▶ TASKS TO CARRY OUT:
#1 Answer these questions using the appeal judgment, giving each answer on its own line with the same letter:
(a) Which judge imposed the sentence, and on what date?
(b) Under which provision of which law does the Crown make its application?
(c) What must not be done regarding the two young victims?
#2 Carry on the Cayman Islands appeal judgment, starting after its final sentence.

▶ SOURCE TEXT:
━━━
IN THE CAYMAN ISLANDS COURT OF APPEAL CRIMINAL APPEAL 22/16 (Ind. 20/117/16 & 72/16) C5596/15/ 6368/15 HER MAJESTY THE QUEEN Appellant - and Michell Anderson Gamboa-Garcia Respondent BEFORE: The Rt Hon Sir Bernard Rix, Justice of Appeal The Hon John Martin, Justice of Appeal The Hon Sir George Newman, Justice of Appeal Appearances: Patrick MoranD/DPP& Eleanor Fargin Crown counsel/Lee Halliday-Davis (Brady Law) for the respondent _________________________________ JUDGMENT Revised from transcript of oral judgment 18 November 2016 and Approved Released 13 January 2017 __________________________________ RIX JA:

This is the application of the Crown to appeal against the sentence handed down on Mr. Michell Anderson Gambao Garcia of a total of 12 years' imprisonment imposed on him by Mr Justice Mettyear on the 31st of August 2016.

The Crown's application is made pursuant to Section 30(1) of the Court of Appeal Law 2011 on the ground that the sentence in question was "unduly lenient".

The judge had to sentence the defendant, and here the Respondent, on two indictments and a further series of serious offences which had been committed for sentence.

We should have said before commencing that this judgment, and we say it now, that the two young victims of the offences should not be identified or anything be done to seek to identify them, and their identities are protected by the law.
━━━
▶ DATA FOR ANALYSIS:
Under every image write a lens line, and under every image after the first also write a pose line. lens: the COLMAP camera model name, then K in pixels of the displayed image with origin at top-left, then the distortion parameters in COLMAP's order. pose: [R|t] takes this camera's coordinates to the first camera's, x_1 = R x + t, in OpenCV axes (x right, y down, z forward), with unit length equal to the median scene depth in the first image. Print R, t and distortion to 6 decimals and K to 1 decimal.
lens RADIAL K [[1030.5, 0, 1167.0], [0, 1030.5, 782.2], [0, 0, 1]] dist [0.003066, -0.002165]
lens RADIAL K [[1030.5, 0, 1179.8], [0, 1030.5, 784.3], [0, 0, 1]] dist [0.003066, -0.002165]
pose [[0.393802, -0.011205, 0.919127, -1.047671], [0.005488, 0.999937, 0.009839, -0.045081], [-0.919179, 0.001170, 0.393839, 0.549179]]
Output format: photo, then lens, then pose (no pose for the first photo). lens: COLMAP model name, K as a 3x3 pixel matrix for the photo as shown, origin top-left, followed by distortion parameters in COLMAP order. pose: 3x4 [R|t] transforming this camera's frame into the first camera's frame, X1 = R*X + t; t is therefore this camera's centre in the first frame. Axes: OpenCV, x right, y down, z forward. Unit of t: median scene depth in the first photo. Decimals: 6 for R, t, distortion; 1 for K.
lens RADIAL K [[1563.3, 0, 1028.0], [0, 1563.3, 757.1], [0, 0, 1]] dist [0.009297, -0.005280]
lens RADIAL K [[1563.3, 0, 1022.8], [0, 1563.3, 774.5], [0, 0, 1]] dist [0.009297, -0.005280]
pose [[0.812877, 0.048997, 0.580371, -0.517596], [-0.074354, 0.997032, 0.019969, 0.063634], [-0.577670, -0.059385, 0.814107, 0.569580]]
━━━
▶ EXPECTED RESPONSES:
#1
(a) Mr Justice Mettyear, on the 31st of August 2016.
(b) Section 30(1) of the Court of Appeal Law 2011.
(c) They must not be identified, and nothing may be done to seek to identify them.

#2
The offences fall into these three parts: Indictment 17 of 2016 concerned two rapes and six indecent assaults against a girl of 15 years at the time of the offending which all occurred in December 2014, essentially on two separate days divided by something like two weeks, or thereabouts. The offences committed for sentence concerned two offences of gross indecency with a child, a child of only five years old, and seven counts, one of which was rolled up, of taking an indecent photograph of that child. Those offences were all committed on the tenth of September 2015. It was as a result of that child immediately telling her parents what had happened that led to the arrest of the Respondent to the investigation, to the interrogation of his phone. That interrogation led to the third area of sentencing, charged under Indictment 72 of 2016, which consisted of six counts of the possession of child pornography and two counts of the distribution of child pornography.

The counts of possession embraced something like a thousand photographs in all, most of them in the lowest category, of category C, but some 154 or 5 relating to category A involving penetrative sex. The counts of distribution involved, in one case, a single image, and, in the other case, of a video and an image.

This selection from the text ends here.